Cluster Munition Ban Policy

Liechtenstein was among the 25 states that endorsed a formal declaration at end of the Third Review Conference of the CCW in November 2006 calling for an international agreement to “prohibit the development, production, stockpiling, transfer and use of cluster munitions that pose serious humanitarian hazards because they are for example unreliable and/or inaccurate.”[3]

Liechtenstein participated in the Oslo Conference on Cluster Munitions in February 2007 and endorsed the Oslo Declaration, thereby committing to conclude a new treaty in 2008. Liechtenstein attended the Vienna Conference in December 2007, and, although it did not attend the Wellington Conference in February 2008, it endorsed the Wellington Declaration, indicating its intention to participate in the formal negotiations in Dublin in May.
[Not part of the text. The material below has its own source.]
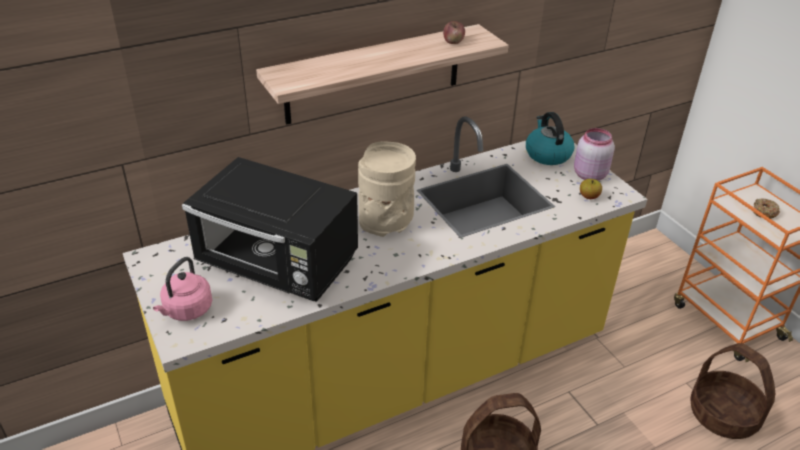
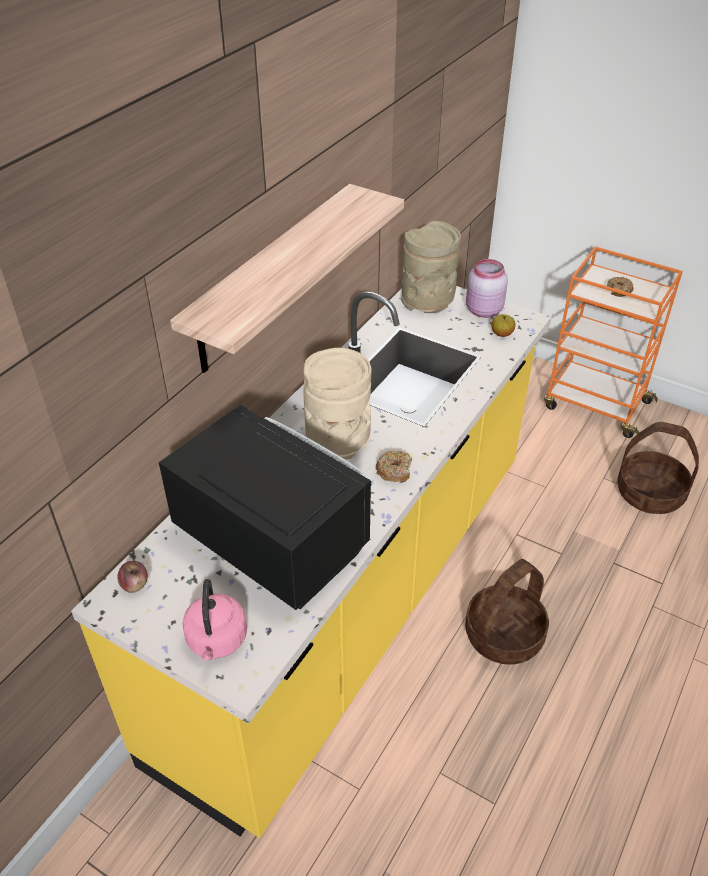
camera: 30 degrees left, 5 degrees up
black microwave [182,157,358,302] -> black microwave turned 135 degrees counterclockwise [159,405,373,610]
apple [443,21,465,44] -> apple moved to [117,561,148,593]
kettle [526,112,575,165] -> beige vase [401,221,461,313]
none -> donut [376,451,412,483]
However, Liechtenstein did not attend the negotiations.

Upon signing the convention, Liechtenstein pledged “the ratification of this treaty at the earliest possible date.” In a statement reiterating its full support for the convention, and praising the cooperative nature of the Oslo Process as a means for the convention to acquire universal adherence, Liechtenstein stated, “We are all aware that we have a long way to go until we reach this final goal. Determined political will and concerted efforts are required to reach it. We stand ready to make our contribution to that end.”[4]

[1] Letter from Christine Stehrenberger, Deputy Director, Office for Foreign Affairs, 10 February 2009. Due to the longstanding Customs Union Treaty with Switzerland, the import and export of goods in Liechtenstein is governed by Swiss legislation. In order for Liechtenstein and Switzerland to incorporate national implementation of the convention into legislation, “an amendment of the Swiss Federal Act on War Material (Schweizerisches Kreigsmaterialgesetz), which is to a large extent applicable to Liechtenstein, will be necessary.”

[2] Ibid.

[3] Declaration on Cluster Munitions, presented by Austria, Belgium, Bosnia and Herzegovina, Croatia, Costa Rica, Czech Republic, Denmark, Germany, Holy See, Hungary, Ireland, Liechtenstein, Lithuania, Luxembourg, Malta, Mexico, New Zealand, Norway, Peru, Portugal, Serbia, Slovakia, Slovenia, Sweden, and Switzerland, Third Review Conference of the States Parties to the CCW, Geneva, CCW/CONF.III/WP.18, 17 November 2006.

[4] Statement by Daniel Ospelt, Permanent Representative of Liechtenstein to the Council of Europe, Convention on Cluster Munitions Signing Conference, Oslo, 3 December 2008.